Most individuals in the technology arena understand the physical components of a database system. It is easy to recognize data in a columnar format from spreadsheets, tables, data files, and other common data storage techniques. In a structured data storage system, however, much planning goes into the makeup of the storage system before any physical forms are taken. Long before a combination of files containing records and fields along with tables containing rows and columns form a database, the data content is analyzed and a concept of the data, or logical structure is formed. This is an involved process that takes much practice before a database professional can become competent. Logical modeling is an integral part of database implementation. For this reason, logical data modeling encompasses many of the objectives of the exam.

It is difficult to discuss the data modeling exam objectives without looking at some of the physical elements in the database itself. This chapter mentions and defines some of the physical components of a database system. However, in this chapter our focus will be the logical design of the database. In most business problems the physical database itself would not be considered until a logical model had been drawn. For this reason, the physical elements mentioned in this chapter are discussed in full in Chapter 3, "Implementing the Physical Database," so we can concentrate here on drawing logical data models.

Logical data modeling in practice involves identifying important elements of data and recognizing how these elements interact. It is also important to be knowledgeable about the business process being analyzed. This knowledge will aid in determining data flows and processing required to pull meaningful information out of reams of raw data.

For those heading down the path to becoming a database administrator, data modeling plays an important role in the MCDBA 70-229 Exam, but for those attempting the MCSD certification, similar information may be tested in the MCSD Exam 70-300 .NET Solutions Architecture Exam.

In designing a database, to meet a given business need, the logical data model most used is the Entity Relationship Model, or ER Model. In determining the ER model, you define the elements of data used in the business process and how they relate to each other. In looking at any logical implementation, you must understand the nature and use of the data. Knowing how the data is used helps you understand the relationships between the separate data elements.

Source documents, reports, and other samplings from an existing business process, together with information gathered through interviews, will assist in collecting data examples. With this information you can begin designing a data model in accordance with the current business situation. It is important that in gathering information, the data samples collected and drawn up be as complete as possible. Accompanying these data samples, full descriptions of all procedures that interact with the data would also be used as an aid to the development of a model.

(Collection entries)

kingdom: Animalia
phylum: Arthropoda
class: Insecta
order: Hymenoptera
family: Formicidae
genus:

§ **REQUIRED WORK**
[A] Turn the paragraph of the passage on logical data modeling that begins "Source documents, reports, and other samplings" into a short bulleted list that keeps its main facts.
[B] Decide whether each statement agrees with the passage on logical data modeling, answering yes or no and quoting the words that settle it. (i) The Entity Relationship Model is the logical data model most used when designing a database for a business need. (ii) This chapter covers the physical elements of a database in full. (iii) Those seeking the MCSD certification may be tested on similar data modeling information.

§ **LIST OF SOLUTIONS**
[A]
- Source documents, reports, and other samplings from an existing business process, plus information from interviews, help collect data examples.
- This information lets you begin designing a data model that fits the current business situation.
- The data samples gathered should be as complete as possible.
- Full descriptions of all procedures that interact with the data also aid development of the model.

[B]
(i) Yes: "the logical data model most used is the Entity Relationship Model, or ER Model."
(ii) No: "the physical elements mentioned in this chapter are discussed in full in Chapter 3"
(iii) Yes: "similar information may be tested in the MCSD Exam 70-300 .NET Solutions Architecture Exam."